Chris Woodward has a very clear voice in his head as he leads the Rangers through practices -- it's the voice of his own high school coach

SURPRISE, Ariz. — Texas Rangers manager Chris Woodward started his second year on Monday.  After a 78-84 campaign in his inaugural season as manager, Woodward is trying to instill in his team a faith that they can grow into a contender.

"Getting these guys to believe in something bigger than themselves, I think is something really important," Woodward said, "because that's everything I preach and talk about."

Woodward is in his fifth year coaching baseball, after a long playing career.  And he has a very clear voice in his head when he's coaching.  

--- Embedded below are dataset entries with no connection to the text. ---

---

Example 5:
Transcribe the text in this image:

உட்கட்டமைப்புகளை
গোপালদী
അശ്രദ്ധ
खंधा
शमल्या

It's his own coach.  Tom Quinley, from Northview High School in California.

"A lot of the selfless things I talk about, you know, that was a man that was completely selfless," Woodward said of Quinley.

It was Quinley who convinced Woodward that he could be a major league player.

"He never didn't have time for me.  He was always there, he was always present, in a time where I didn't have that from a father figure. So, I'll always be grateful for that."

But as Quinley got into his 60s, he endured a long battle with lung cancer.  In the summer of 2018, as the cancer got bad, Woodward held up a sign with Quinley's name on it, during MLB's Stand Up to Cancer tribute at the All-Star Game.

Later that summer, Woodward, who was still with the then-struggling Dodgers, went to see Quinley.

"And he goes 'hey, hey how's the team?'  And I said 'we're doing alright, Tom, we're gonna be okay, we're gonna get out of this.'  He goes 'Jeez, well, they're killing me!'  And just, the way he said it, we know he's on his deathbed. He literally passed away that week.  And to think, like, 'the Dodgers are killing me'?  Like, only Tom!"  Woodward recalls with a laugh.

Now, Woodward wears the #8 on his Rangers jersey as a nod to his late coach. And also for one other inspiration for the LA kid.

"The legacy that Kobe [Bryant] left was pretty much everything I preach," Woodward said. "So obviously I'm proud to wear #8 right now."